At our core, Electronic Arts is a game maker that connects hundreds of millions of players from around the globe to some of the world's greatest games. The EAX team is driving the strategy and implementation of important initiatives for EA's community of players to connect them to one another and to the games they love to play. These initiatives span the digital touchpoints where players interact with the EA Network, including: EA's gaming service on PC via Origin and the new EA Desktop application; the EA Play subscription program on PC, PlayStation, Xbox, and Steam; EA.com's corporate, marketing and player engagement activations, and a host of other consumer experiences and strategies to connect players across platforms and within our games.
In your role as EAX Site Reliability Engineer, you will oversee the infrastructure platform, which means building orchestration and automation tooling to support the new EA Desktop application at global scale, all with an eye on reliability, resiliency and robustness. Reporting to the EAX SRE Manager, you will be an important contributor to the EAX SRE team based in Vancouver, Canada.
You're someone with a track record for:
• Designing and developing compute infrastructure to support large-scale client service applications. In particular, in-depth experience using AWS infrastructure.

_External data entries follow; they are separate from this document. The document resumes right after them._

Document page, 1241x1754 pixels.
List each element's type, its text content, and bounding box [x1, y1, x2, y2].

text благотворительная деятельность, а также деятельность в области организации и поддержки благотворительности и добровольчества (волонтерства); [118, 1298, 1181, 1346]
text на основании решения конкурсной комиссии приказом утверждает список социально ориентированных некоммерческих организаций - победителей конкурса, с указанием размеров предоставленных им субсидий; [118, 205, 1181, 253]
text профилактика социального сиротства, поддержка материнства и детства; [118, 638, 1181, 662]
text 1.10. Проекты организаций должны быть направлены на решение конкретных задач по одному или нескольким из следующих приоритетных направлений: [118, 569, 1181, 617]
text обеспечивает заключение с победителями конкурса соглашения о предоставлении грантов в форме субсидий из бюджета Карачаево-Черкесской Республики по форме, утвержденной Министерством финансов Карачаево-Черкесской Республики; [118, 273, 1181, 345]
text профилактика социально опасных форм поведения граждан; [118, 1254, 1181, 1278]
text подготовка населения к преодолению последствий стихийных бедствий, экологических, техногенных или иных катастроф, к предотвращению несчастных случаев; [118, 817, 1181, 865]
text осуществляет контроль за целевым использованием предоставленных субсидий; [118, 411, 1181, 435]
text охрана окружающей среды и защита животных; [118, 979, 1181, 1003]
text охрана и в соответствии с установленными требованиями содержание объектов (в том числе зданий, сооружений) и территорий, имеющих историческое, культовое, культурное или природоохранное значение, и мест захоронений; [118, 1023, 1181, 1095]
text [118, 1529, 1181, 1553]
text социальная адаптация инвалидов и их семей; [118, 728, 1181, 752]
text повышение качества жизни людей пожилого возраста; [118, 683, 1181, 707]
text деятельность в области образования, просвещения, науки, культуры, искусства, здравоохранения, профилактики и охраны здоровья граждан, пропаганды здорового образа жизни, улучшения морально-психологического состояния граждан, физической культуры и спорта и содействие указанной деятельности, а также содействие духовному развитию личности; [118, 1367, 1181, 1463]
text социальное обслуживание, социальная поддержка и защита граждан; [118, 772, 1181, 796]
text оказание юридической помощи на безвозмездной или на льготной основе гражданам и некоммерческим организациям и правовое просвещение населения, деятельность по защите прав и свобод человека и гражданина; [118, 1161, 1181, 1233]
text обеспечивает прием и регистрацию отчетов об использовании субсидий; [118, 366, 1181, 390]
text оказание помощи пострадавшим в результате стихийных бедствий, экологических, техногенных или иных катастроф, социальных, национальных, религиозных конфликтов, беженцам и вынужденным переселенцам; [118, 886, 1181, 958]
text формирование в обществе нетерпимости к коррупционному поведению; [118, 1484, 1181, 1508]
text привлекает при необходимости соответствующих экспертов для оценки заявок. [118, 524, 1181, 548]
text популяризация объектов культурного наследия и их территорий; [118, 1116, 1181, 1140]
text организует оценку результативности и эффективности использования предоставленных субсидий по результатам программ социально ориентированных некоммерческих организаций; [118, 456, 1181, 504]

• Designing and developing tools to aid in the orchestration and management of infrastructure and applications.
• Maintaining multi-tenanted kubernetes clusters following industry recommended SRE tenets of monitoring, change management, emergency response, provisioning, capacity planning, efficiency and performance.
• Collaborating with peers and partners across many locations to identify and support a shared set of goals and applications.
• Working with CI'/CD pipelines to achieve multiple deployments per hour'/day.
• Researching and helping adopt technologies that improve team efficiency and capability.
• Investigating complex problems and recommending appropriate data-driven solutions based on available tooling, information and requirements.
• Defining metrics and identifying accurate SLOs to help track and maintain overall quality of service.
• Troubleshooting and addressing high-severity issues in a live service environment.
You also bring the following skills or experiences to our team:
• Understanding of networking fundamentals and configurations (VPN, Virtual IP, VPC, CDN).
• 3+ years of experience in a technical role focused on development or operation of diverse and complex services or legacy systems.
• Experience with full-stack web development, particularly with NodeJS, Ruby on Rails, Go.
• Experience with provisioning tools such as Terraform'/Cloudformation'/Helm.
• Experience with changes in pace and direction that may occur in a large team environment.
In a typical week, the EAX Site Reliability Engineer could …
• Work on our infrastructure-as-code tooling to support the continued runtime operation of our infrastructure platform supporting millions of gamers.
• Work with technical leads and developers in other EAX application teams to identify and advocate for architecture and service changes to improve reliability and performance.
• Work with developers and other SRE to investigate and resolve performance or functionality issues.
• Experiment with new technologies to solve current challenges.
• Work with vendors to evaluate and adopt their products into our infrastructure platform.
You'll build relationships and work with…
• Other members of the EAX organization, especially technical leads.
• Vendors such as Grafana, New Relic, AWS.